- On Thursday, Cabinet Secretary Henry Rotich is expected to announce 2018-19 budget which will highlight allocations to various state functions.
- The proposed 3.07 trillion shillings 2018-2019 budget has attracted sharp criticism from various groups with the Kenya Fight Inequality Alliance being the most vocal.
- The alliance proposes that government should instead use the national budget to design ways of reducing the perennial gap between the rich and the poor by taxing the rich more than the poor.
Critics poke holes into Kenya's Sh3.07 trillion 2018-19 budget even before it is read
The Kenya Fight Inequality Alliance has termed the whole budget a tool for the Haves leaving millions of Haves not to fend for themselves.
Even before it has been officially released, the Kenyan 2018-19 budget has already found critics who have poked holes into the Sh3.07 trillion budget.
The proposed 3.07 trillion shillings 2018-2019 budget has attracted sharp criticism from various groups with the Kenya Fight Inequality Alliance being the most vocal and terming the whole budget a tool for the Haves and leaving millions of Haves not to fend for themselves.

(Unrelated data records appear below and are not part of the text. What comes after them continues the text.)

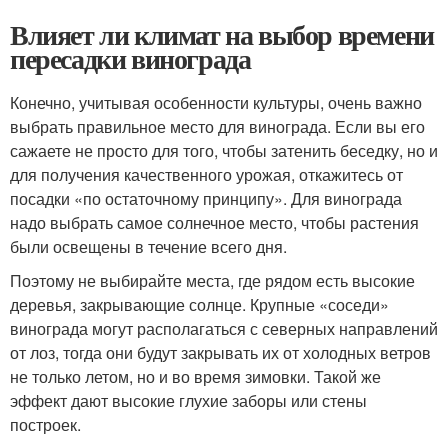
Влияет ли климат на выбор времени
пересадки винограда
Конечно, учитывая особенности культуры, очень важно
выбрать правильное место для винограда. Если вы его
сажаете не просто для того, чтобы затенить беседку, но и
для получения качественного урожая, откажитесь от
посадки «по остаточному принципу». Для винограда
надо выбрать самое солнечное место, чтобы растения
были освещены в течение всего дня.
Поэтому не выбирайте места, где рядом есть высокие
деревья, закрывающие солнце. Крупные «соседи»
винограда могут располагаться с северных направлений
от лоз, тогда они будут закрывать их от холодных ветров
не только летом, но и во время зимовки. Такой же
эффект дают высокие глухие заборы или стены
построек.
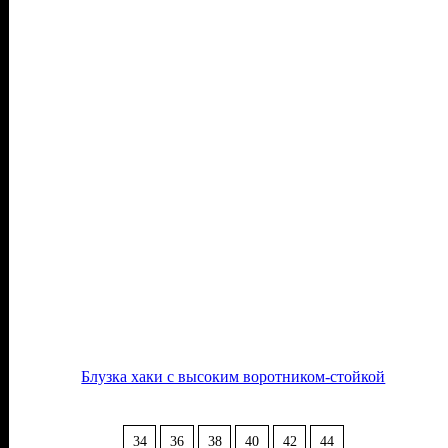
Блузка хаки с высоким воротником-стойкой
34
36
38
40
42
44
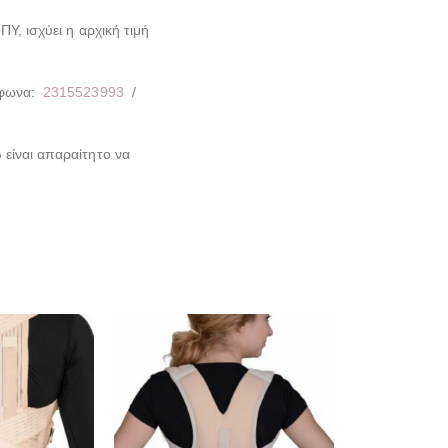
Υ, ισχύει η αρχική τιμή
έφωνα:
2315523993
/
είναι απαραίτητο να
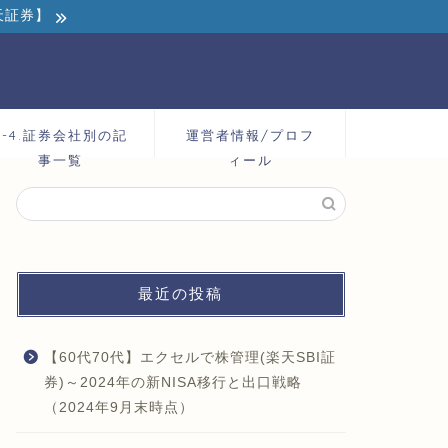
天証券】
2-4.証券会社別の記
運営者情報/プロフ
事一覧
ィール
最近の投稿
【60代70代】エクセルで株管理(楽天SBI証
券)～2024年の新NISA移行と出口戦略
（2024年9月末時点）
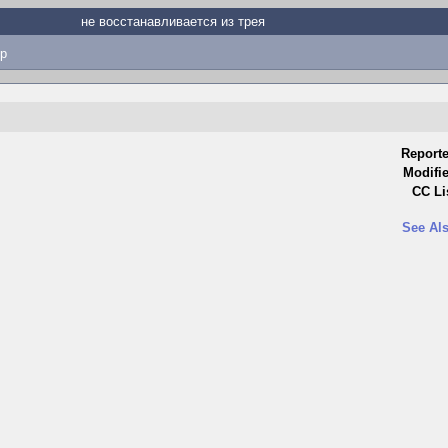
не восстанавливается из трея
p
Reporte
Modifi
CC Li
See Als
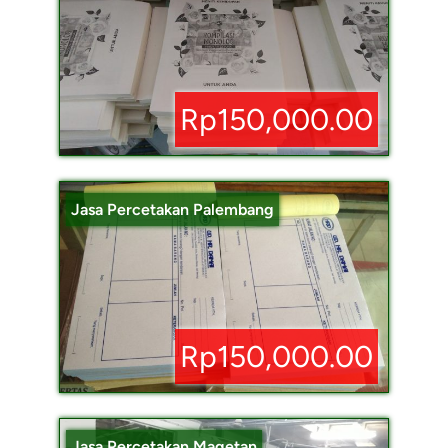
Rp150,000.00
Jasa Percetakan Palembang
Rp150,000.00
Jasa Percetakan Magetan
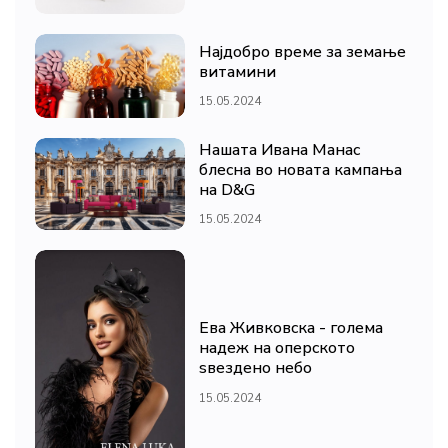
Најдобро време за земање
витамини
15.05.2024
Нашата Ивана Манас
блесна во новата кампања
на D&G
15.05.2024
Ева Живковска - голема
надеж на оперското
ѕвездено небо
15.05.2024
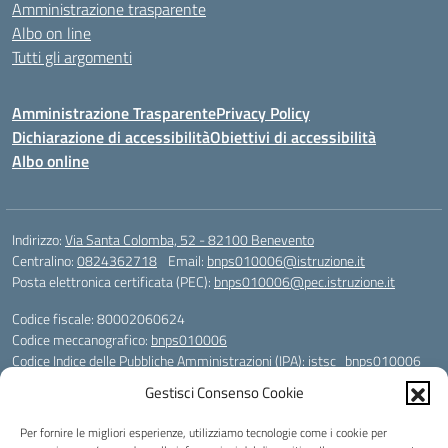
Amministrazione trasparente
Albo on line
Tutti gli argomenti
Amministrazione Trasparente
Privacy Policy
Dichiarazione di accessibilità
Obiettivi di accessibilità
Albo online
Indirizzo:
Via Santa Colomba, 52 - 82100 Benevento
Centralino:
0824362718
Email:
bnps010006@istruzione.it
Posta elettronica certificata (PEC):
bnps010006@pec.istruzione.it
Codice fiscale: 80002060624
Codice meccanografico:
bnps010006
Codice Indice delle Pubbliche Amministrazioni (IPA): istsc_bnps010006
Codice unico di fatturazione (CUF): UFHWS5
Gestisci Consenso Cookie
Codice IPA: istsc_bnps010006
Per fornire le migliori esperienze, utilizziamo tecnologie come i cookie per
Codice Univoco per le fatture elettroniche: UFHWS5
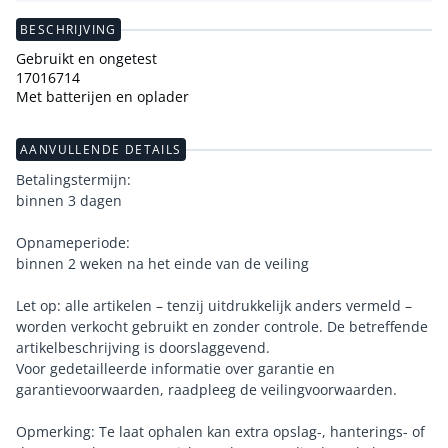
BESCHRIJVING
Gebruikt en ongetest
17016714
Met batterijen en oplader
AANVULLENDE DETAILS
Betalingstermijn:
binnen 3 dagen
Opnameperiode:
binnen 2 weken na het einde van de veiling
Let op: alle artikelen – tenzij uitdrukkelijk anders vermeld –
worden verkocht gebruikt en zonder controle. De betreffende
artikelbeschrijving is doorslaggevend.
Voor gedetailleerde informatie over garantie en
garantievoorwaarden, raadpleeg de veilingvoorwaarden.
Opmerking: Te laat ophalen kan extra opslag-, hanterings- of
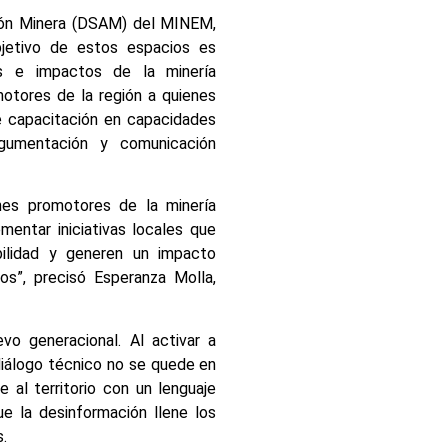
ción Minera (DSAM) del MINEM,
bjetivo de estos espacios es
os e impactos de la minería
otores de la región a quienes
e capacitación en capacidades
rgumentación y comunicación
es promotores de la minería
mentar iniciativas locales que
abilidad y generen un impacto
os”, precisó Esperanza Molla,
vo generacional. Al activar a
diálogo técnico no se quede en
e al territorio con un lenguaje
e la desinformación llene los
.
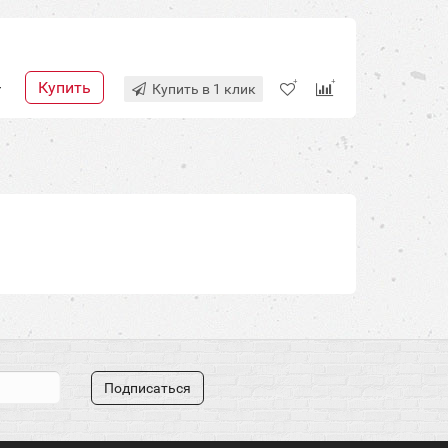
Купить
+
Купить в 1 клик
Подписаться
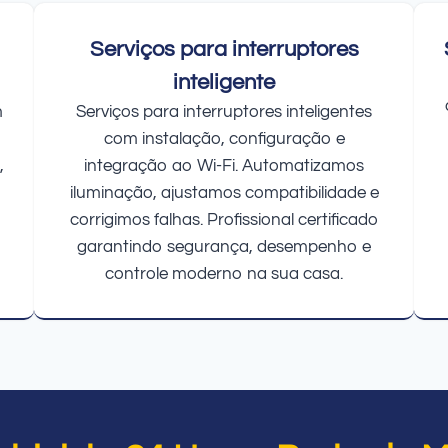
Serviços para interruptores
inteligente
m
Serviços para interruptores inteligentes
com instalação, configuração e
,
integração ao Wi-Fi. Automatizamos
iluminação, ajustamos compatibilidade e
corrigimos falhas. Profissional certificado
garantindo segurança, desempenho e
controle moderno na sua casa.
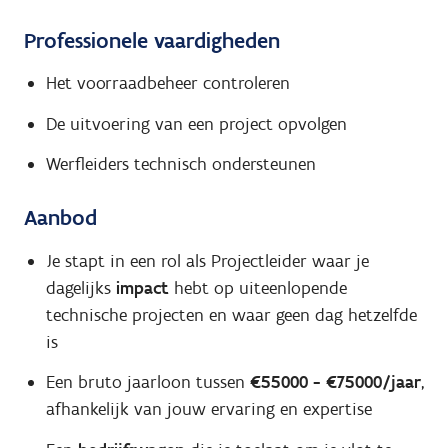
Professionele vaardigheden
Het voorraadbeheer controleren
De uitvoering van een project opvolgen
Werfleiders technisch ondersteunen
Aanbod
Je stapt in een rol als Projectleider waar je
dagelijks
impact
hebt op uiteenlopende
technische projecten en waar geen dag hetzelfde
is
Een bruto jaarloon tussen
€55000 - €75000/jaar
,
afhankelijk van jouw ervaring en expertise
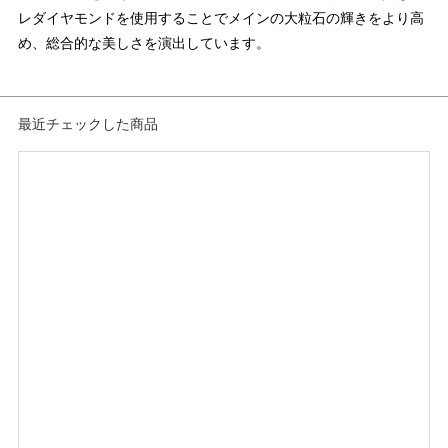
レダイヤモンドを使用することでメインの大粒石の輝きをより高
め、総合的な美しさを演出しています。
最近チェックした商品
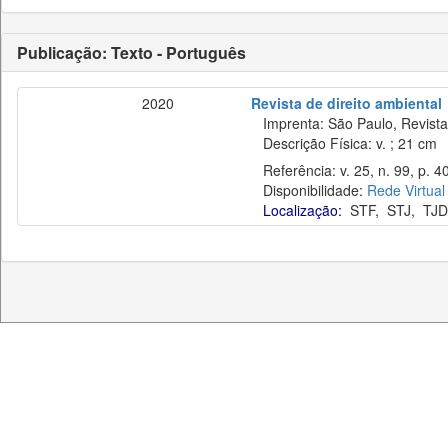
Publicação: Texto - Português
2020
Revista de direito ambiental
Imprenta: São Paulo, Revista 
Descrição Física: v. ; 21 cm
Referência: v. 25, n. 99, p. 40
Disponibilidade:
Rede Virtual
Localização:
STF
,
STJ
,
TJD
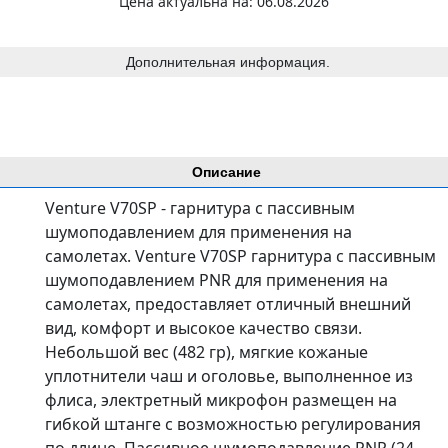
Цена актуальна на: 06.08.2026
Дополнительная информация.
Описание
Venture V70SP - гарнитура с пассивным
шумоподавлением для применения на
самолетах. Venture V70SP гарнитура с пассивным
шумоподавлением PNR для применения на
самолетах, предоставляет отличный внешний
вид, комфорт и высокое качество связи.
Небольшой вес (482 гр), мягкие кожаные
уплотнители чаш и оголовье, выполненное из
флиса, электретный микрофон размещен на
гибкой штанге с возможностью регулирования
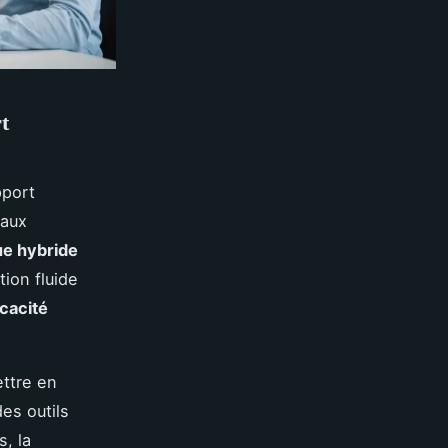
t
pport
 aux
ue hybride
tion fluide
icacité
ettre en
es outils
, la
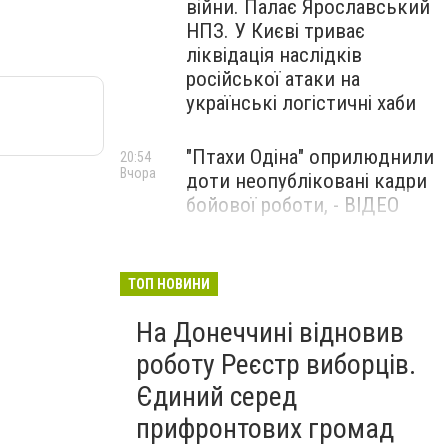
війни. Палає Ярославський
НПЗ. У Києві триває
ліквідація наслідків
російської атаки на
українські логістичні хаби
"Птахи Одіна" оприлюднили
20:54
Вчора
доти неопубліковані кадри
бойової роботи, - ВІДЕО
Маріуполець Андрій
17:15
Вчора
Бєдняков зіграє тата
ТОП НОВИНИ
Петрика П’яточкина у
На Донеччині відновив
новому українському
фільмі, - ФОТО
роботу Реєстр виборців.
Єдиний серед
прифронтових громад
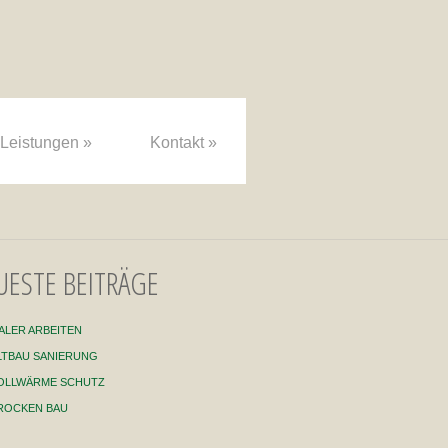
Leistungen
»
Kontakt
»
UESTE BEITRÄGE
ALER ARBEITEN
LTBAU SANIERUNG
OLLWÄRME SCHUTZ
ROCKEN BAU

“Faced with a fiscal crisis as a consequence of graft and over borrowing, the Government is choosing to balance the books on the backs of the poor people, by increasing the cost of basic goods for instance food,” the alliance says.
The group says that the trend has been set where the annual budget no longer addresses the most basic needs of the majority poor.
Compared to the 2017-2018 budget where the country spent Sh2.6 trillion, the new financial year is up by over Sh4 trillion.
On Thursday, Cabinet Secretary Henry Rotich is expected to announce 2018-19 budget which will highlight allocations to various state functions.
According to the National Treasury, the 2018-2019 budget proposal is focusing majorly on the big four agenda that is manufacturing, food security, universal health care and affordable housing.
However, the Alliance says as much as this is a positive step towards development, the budget must invest in the basic needs as well because most mega projects have been turned into a cash cow for the few selfish people.
The alliance proposes that government should instead use the national budget to design ways of reducing the perennial gap between the rich and the poor by taxing the rich more than the poor and allocating more funds to free universal health care, education and reducing tax on commodities like food stuffs.
Their argument is supported by Wanjiru Njoroge from the Daughters of Mumbi Resource Center, an independent, non-partisan network based in Kabete, Nairobi, who says the budget has never worked for the small scale women traders especially in the slums who need the tax breaks more than the Kenyan tycoons.
“These women work hard and the little they earn is taken away by the tax man” Wanjiru says.
According to Oxfam International, extreme inequality is out of control in Kenya.
Less than 0.1% of the population (8,300 people) own more wealth than the bottom 99.9% (more than 44 million people).
The Kenyan taxpayer will be forced to dig deeper into their pockets and contribute individually to the service of Sh870 billion debt owed to creditors over the 2018-2019 financial year alone, according to the budget estimates presented to the national assembly.